[Start of section]
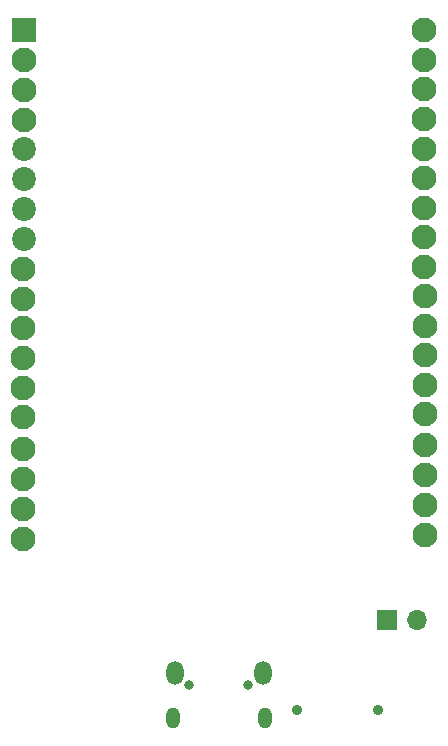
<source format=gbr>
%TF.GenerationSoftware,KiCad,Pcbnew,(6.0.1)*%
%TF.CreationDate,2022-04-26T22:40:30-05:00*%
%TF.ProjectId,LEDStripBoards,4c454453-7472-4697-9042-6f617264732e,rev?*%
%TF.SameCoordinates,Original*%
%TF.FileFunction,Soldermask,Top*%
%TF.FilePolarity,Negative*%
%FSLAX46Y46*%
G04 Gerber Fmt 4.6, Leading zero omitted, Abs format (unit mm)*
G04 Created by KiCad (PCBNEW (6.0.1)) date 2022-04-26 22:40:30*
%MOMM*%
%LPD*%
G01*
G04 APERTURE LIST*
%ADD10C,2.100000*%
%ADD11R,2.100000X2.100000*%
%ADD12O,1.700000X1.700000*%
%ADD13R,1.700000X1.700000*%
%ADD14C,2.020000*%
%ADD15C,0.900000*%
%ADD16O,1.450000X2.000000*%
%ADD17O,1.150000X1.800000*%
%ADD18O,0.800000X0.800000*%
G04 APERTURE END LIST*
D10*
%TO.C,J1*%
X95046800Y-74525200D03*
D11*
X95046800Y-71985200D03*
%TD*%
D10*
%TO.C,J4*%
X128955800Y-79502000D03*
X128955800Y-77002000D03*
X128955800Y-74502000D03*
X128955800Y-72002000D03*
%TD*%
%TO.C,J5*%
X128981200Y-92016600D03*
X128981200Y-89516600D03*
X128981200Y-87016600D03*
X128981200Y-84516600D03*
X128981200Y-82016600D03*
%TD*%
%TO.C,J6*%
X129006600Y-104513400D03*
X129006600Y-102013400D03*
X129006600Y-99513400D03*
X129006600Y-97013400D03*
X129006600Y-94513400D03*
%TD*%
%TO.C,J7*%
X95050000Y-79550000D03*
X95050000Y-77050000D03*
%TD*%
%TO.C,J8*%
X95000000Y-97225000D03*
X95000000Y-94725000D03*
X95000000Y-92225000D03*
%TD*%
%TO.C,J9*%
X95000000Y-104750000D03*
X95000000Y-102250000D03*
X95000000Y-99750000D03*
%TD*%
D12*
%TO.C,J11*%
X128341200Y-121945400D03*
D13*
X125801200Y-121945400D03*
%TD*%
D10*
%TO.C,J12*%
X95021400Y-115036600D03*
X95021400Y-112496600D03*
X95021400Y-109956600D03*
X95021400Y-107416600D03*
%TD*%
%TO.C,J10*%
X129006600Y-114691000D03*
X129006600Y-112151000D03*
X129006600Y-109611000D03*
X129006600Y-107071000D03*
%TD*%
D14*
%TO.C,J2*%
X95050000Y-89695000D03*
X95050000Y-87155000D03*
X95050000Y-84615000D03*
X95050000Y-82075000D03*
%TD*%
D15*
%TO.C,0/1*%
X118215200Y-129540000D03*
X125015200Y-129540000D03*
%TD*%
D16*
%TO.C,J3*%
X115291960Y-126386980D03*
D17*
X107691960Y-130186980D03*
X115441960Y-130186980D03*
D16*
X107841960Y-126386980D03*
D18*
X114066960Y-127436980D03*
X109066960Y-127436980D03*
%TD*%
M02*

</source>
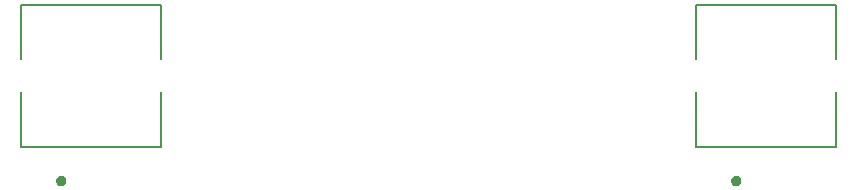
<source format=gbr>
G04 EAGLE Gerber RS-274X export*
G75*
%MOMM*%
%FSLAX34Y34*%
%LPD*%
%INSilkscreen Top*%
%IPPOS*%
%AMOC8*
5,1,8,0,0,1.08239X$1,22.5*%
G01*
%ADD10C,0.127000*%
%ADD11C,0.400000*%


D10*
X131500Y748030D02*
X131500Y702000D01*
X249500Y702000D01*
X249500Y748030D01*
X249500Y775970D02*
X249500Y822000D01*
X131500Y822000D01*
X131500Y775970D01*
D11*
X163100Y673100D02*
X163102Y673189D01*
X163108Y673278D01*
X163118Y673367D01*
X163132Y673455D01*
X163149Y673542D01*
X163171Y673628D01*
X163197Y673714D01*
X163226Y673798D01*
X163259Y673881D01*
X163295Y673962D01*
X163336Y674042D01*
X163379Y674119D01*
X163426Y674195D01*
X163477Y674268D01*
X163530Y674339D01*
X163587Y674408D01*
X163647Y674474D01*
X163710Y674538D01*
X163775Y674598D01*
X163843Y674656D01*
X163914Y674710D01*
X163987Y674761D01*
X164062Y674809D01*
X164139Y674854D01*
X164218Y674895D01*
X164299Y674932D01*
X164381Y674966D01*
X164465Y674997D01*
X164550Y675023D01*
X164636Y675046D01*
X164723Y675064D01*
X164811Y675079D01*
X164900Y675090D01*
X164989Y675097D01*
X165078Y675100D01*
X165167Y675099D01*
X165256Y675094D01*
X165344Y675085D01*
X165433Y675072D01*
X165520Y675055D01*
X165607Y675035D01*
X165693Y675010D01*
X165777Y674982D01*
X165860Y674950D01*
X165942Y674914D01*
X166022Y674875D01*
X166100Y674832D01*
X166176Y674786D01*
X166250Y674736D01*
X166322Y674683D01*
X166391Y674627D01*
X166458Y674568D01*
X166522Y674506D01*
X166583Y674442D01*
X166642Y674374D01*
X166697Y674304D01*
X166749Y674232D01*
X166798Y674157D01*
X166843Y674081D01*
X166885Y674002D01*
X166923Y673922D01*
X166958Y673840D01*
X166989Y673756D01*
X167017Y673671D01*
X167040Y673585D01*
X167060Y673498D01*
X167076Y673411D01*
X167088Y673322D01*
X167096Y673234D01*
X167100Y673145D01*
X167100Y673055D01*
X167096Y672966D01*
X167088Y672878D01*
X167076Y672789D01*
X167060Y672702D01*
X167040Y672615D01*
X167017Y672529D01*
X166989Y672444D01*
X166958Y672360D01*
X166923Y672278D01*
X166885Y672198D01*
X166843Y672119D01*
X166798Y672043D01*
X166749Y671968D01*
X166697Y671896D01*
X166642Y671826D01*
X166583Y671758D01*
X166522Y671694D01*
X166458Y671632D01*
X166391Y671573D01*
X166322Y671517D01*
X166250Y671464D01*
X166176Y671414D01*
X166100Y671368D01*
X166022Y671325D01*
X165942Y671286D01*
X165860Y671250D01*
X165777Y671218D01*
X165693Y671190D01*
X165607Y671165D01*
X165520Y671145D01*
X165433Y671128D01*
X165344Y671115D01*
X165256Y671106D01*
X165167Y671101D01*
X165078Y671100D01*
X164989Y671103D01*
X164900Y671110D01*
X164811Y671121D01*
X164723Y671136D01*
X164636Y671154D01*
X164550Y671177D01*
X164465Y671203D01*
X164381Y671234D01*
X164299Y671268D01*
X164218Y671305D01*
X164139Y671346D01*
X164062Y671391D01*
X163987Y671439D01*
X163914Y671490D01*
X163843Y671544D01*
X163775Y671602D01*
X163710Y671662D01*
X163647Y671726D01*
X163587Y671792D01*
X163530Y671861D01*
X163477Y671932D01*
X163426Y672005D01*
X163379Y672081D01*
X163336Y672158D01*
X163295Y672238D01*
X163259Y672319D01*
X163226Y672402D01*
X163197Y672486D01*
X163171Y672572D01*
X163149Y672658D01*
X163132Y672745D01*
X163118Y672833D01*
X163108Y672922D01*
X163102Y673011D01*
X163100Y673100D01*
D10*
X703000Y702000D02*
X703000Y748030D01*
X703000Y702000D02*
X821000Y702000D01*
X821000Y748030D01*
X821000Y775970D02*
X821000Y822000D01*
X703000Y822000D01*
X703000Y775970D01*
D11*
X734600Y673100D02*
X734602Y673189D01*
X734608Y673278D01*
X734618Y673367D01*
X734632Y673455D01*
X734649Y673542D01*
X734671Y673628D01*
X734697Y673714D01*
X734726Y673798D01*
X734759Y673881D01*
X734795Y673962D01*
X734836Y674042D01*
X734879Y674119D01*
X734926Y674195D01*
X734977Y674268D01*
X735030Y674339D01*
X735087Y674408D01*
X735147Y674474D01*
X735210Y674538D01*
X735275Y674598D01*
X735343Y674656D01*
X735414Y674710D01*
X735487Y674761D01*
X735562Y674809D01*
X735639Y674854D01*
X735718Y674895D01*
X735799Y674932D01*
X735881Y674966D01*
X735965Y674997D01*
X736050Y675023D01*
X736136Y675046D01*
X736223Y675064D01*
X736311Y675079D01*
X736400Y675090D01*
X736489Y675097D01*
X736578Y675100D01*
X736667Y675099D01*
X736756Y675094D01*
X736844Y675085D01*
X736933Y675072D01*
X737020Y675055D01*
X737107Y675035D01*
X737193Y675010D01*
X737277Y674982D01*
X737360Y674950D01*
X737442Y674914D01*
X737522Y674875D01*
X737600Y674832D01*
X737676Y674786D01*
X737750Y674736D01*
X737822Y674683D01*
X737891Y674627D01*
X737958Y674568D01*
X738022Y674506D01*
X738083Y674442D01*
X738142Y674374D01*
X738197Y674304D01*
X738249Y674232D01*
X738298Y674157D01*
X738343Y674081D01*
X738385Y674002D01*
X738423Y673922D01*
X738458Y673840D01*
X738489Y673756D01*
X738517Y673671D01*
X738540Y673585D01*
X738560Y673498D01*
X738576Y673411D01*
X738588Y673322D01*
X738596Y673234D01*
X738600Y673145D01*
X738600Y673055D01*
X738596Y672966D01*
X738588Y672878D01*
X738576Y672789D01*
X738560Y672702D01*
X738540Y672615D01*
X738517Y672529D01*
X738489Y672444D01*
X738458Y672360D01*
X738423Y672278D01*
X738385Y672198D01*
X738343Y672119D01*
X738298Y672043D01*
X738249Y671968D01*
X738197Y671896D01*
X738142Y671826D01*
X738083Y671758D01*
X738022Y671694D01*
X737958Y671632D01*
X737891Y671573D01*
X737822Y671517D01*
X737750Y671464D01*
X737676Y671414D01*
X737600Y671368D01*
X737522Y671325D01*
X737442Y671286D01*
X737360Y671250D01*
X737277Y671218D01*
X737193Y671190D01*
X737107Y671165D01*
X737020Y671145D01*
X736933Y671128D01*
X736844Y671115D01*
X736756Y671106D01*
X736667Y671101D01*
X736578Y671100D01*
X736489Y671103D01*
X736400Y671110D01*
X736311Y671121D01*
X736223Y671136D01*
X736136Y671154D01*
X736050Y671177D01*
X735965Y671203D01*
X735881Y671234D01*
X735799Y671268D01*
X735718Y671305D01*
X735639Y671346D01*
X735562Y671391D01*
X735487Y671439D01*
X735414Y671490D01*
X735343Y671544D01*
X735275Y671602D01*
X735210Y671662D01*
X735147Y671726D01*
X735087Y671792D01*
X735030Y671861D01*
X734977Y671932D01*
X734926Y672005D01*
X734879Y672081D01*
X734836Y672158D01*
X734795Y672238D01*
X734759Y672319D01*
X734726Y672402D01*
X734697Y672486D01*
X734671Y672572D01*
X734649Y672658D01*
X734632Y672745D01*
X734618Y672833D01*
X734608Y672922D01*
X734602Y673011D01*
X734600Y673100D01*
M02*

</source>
[End of section]
*Request*: Where does the string "KiCad" occur in the material? Copy every line where it does.

*Written solution*:
%TF.GenerationSoftware,KiCad,Pcbnew,(6.0.1)*%
G04 Created by KiCad (PCBNEW (6.0.1)) date 2022-04-26 22:40:30*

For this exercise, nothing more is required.